La literatura familiar o la coprofagia
No se puede decir que esté del todo mal escrito. Más allá de una vergonzosa tendencia a repetir tópicos, obviedades, frases hechas, de diálogos metaliterarios absurdos sobre la construcción moral del libro, de subrayados innecesarios y de un montón de párrafos terminados con signos de admiración, el texto es competente y legible, si tienes la motivación adecuada para seguir adelante y el calor extremo te impide levantarte de la tumbona y hacerte planes alternativos más interesantes. También quiero remarcar que algunos de los materiales etnográficos que Cruanyes escribe son valiosos y se entrevén detrás entrevistas ricas y una memoria oral digna de ser consignada. Es más discutible lo que el autor hace con todo ello, y cómo manipula con técnicas novelescas historias reales y viceversa, haciendo pasar por periodismo e historia fabulaciones psicológicas basadas en fotografías de época. Como atenuante, diría que Cruanyes es consciente de estas trampas. En algún punto, cuando por ejemplo describe la costumbre bárbara de arrancar pelos del coño a las chicas durante los carnavales de Canet, parece que la cosa se anima. Pero entonces, previsiblemente, un destello que podría dar juego y transformarse en buen material literario decae en aleccionamiento, escandalización sumaria y una condena naïf que no es la labor de un novelista sino la de un mero presentador de Telenotícies catalán.
Las historias familiares son como los pedos, que solo te apetece olerlos si son propios
Con todo, el gran problema de La dona del segle es que las historias familiares son como los pedos, que solo te apetece olerlos si son propios.
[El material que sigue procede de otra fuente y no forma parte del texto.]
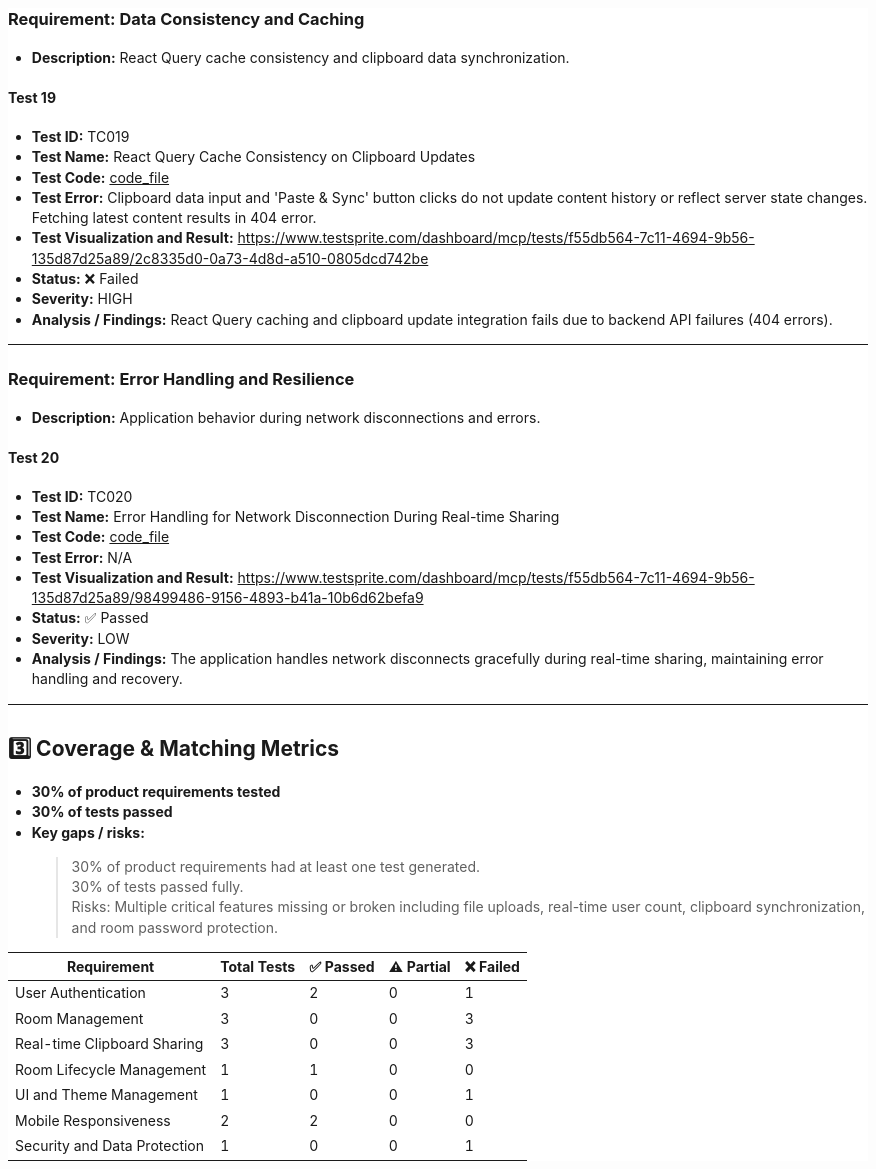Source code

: 
### Requirement: Data Consistency and Caching

- **Description:** React Query cache consistency and clipboard data synchronization.

#### Test 19

- **Test ID:** TC019
- **Test Name:** React Query Cache Consistency on Clipboard Updates
- **Test Code:** [code_file](./TC019_React_Query_Cache_Consistency_on_Clipboard_Updates.py)
- **Test Error:** Clipboard data input and 'Paste & Sync' button clicks do not update content history or reflect server state changes. Fetching latest content results in 404 error.
- **Test Visualization and Result:** https://www.testsprite.com/dashboard/mcp/tests/f55db564-7c11-4694-9b56-135d87d25a89/2c8335d0-0a73-4d8d-a510-0805dcd742be
- **Status:** ❌ Failed
- **Severity:** HIGH
- **Analysis / Findings:** React Query caching and clipboard update integration fails due to backend API failures (404 errors).

---

### Requirement: Error Handling and Resilience

- **Description:** Application behavior during network disconnections and errors.

#### Test 20

- **Test ID:** TC020
- **Test Name:** Error Handling for Network Disconnection During Real-time Sharing
- **Test Code:** [code_file](./TC020_Error_Handling_for_Network_Disconnection_During_Real_time_Sharing.py)
- **Test Error:** N/A
- **Test Visualization and Result:** https://www.testsprite.com/dashboard/mcp/tests/f55db564-7c11-4694-9b56-135d87d25a89/98499486-9156-4893-b41a-10b6d62befa9
- **Status:** ✅ Passed
- **Severity:** LOW
- **Analysis / Findings:** The application handles network disconnects gracefully during real-time sharing, maintaining error handling and recovery.

---

## 3️⃣ Coverage & Matching Metrics

- **30% of product requirements tested**
- **30% of tests passed**
- **Key gaps / risks:**
  > 30% of product requirements had at least one test generated.  
  > 30% of tests passed fully.  
  > Risks: Multiple critical features missing or broken including file uploads, real-time user count, clipboard synchronization, and room password protection.

| Requirement                  | Total Tests | ✅ Passed | ⚠️ Partial | ❌ Failed |
| ---------------------------- | ----------- | --------- | ---------- | --------- |
| User Authentication          | 3           | 2         | 0          | 1         |
| Room Management              | 3           | 0         | 0          | 3         |
| Real-time Clipboard Sharing  | 3           | 0         | 0          | 3         |
| Room Lifecycle Management    | 1           | 1         | 0          | 0         |
| UI and Theme Management      | 1           | 0         | 0          | 1         |
| Mobile Responsiveness        | 2           | 2         | 0          | 0         |
| Security and Data Protection | 1           | 0         | 0          | 1         |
Sin una estructura y un estilo inteligentes que las eleven, estas investigaciones narrativizadas del árbol genealógico, que son necesarias para mantener el equilibrio sistémico de las familias, no deberían traspasar nunca el ámbito privado. Pero parece que, como las hace alguien más o menos famoso, tienen bula para llegar hasta los sufridos lectores. Yo, esto, lo encuentro un abuso. Pero contar con estos libros es de país normal, es bueno que se vendan y han de tener su público. Coprófago.